— About this exercise —
Work through the data below and copy out every line where "buques" is found.

Saved entries

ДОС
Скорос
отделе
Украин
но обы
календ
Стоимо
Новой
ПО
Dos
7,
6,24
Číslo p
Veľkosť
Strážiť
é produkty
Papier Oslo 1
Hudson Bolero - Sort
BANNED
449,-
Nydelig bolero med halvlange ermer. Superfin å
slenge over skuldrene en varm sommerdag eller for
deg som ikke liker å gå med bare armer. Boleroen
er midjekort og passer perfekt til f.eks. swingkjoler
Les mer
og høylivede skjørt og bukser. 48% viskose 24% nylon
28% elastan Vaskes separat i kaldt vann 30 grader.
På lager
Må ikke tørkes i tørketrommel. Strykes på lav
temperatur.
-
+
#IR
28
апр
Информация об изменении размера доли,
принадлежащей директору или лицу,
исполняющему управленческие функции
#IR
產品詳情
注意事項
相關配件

---

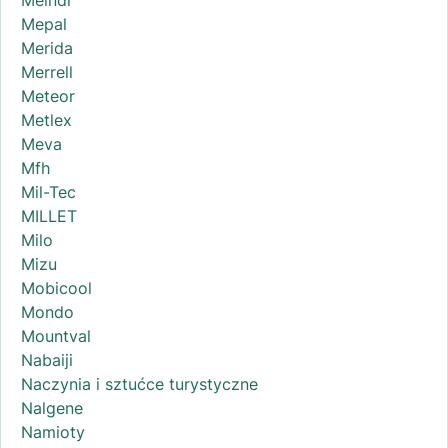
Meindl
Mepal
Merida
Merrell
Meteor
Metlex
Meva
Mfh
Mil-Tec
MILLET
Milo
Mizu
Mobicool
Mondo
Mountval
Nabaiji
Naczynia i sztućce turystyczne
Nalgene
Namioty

--

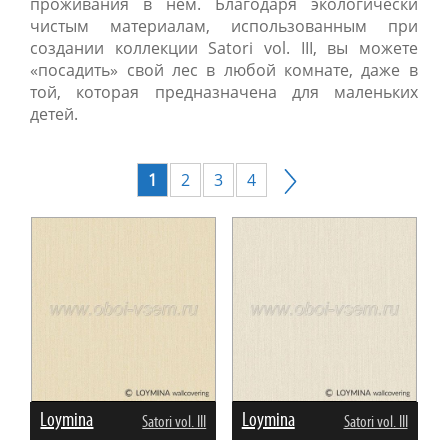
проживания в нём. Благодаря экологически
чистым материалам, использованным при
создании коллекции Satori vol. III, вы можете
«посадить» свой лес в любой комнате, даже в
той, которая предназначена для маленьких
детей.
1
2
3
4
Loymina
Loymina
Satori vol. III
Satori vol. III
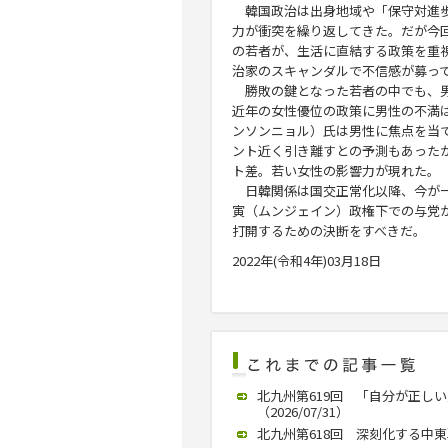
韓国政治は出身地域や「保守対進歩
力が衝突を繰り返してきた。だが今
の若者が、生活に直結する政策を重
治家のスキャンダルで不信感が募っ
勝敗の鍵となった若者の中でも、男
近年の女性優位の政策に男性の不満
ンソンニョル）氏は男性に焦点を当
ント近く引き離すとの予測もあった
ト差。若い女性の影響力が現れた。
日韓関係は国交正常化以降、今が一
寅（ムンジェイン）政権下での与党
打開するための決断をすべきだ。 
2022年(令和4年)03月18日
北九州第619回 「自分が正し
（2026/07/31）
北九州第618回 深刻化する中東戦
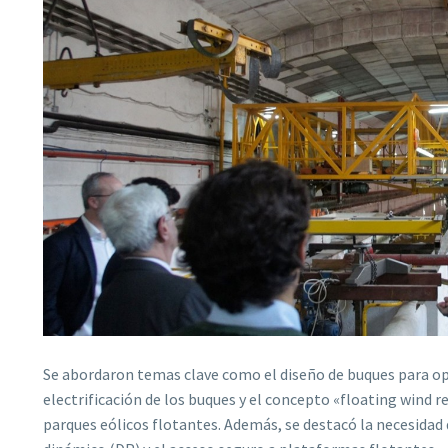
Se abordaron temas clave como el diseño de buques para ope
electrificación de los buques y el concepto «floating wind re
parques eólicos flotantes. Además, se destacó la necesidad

— Solved exercise —
Se abordaron temas clave como el diseño de buques para ope
electrificación de los buques y el concepto «floating wind re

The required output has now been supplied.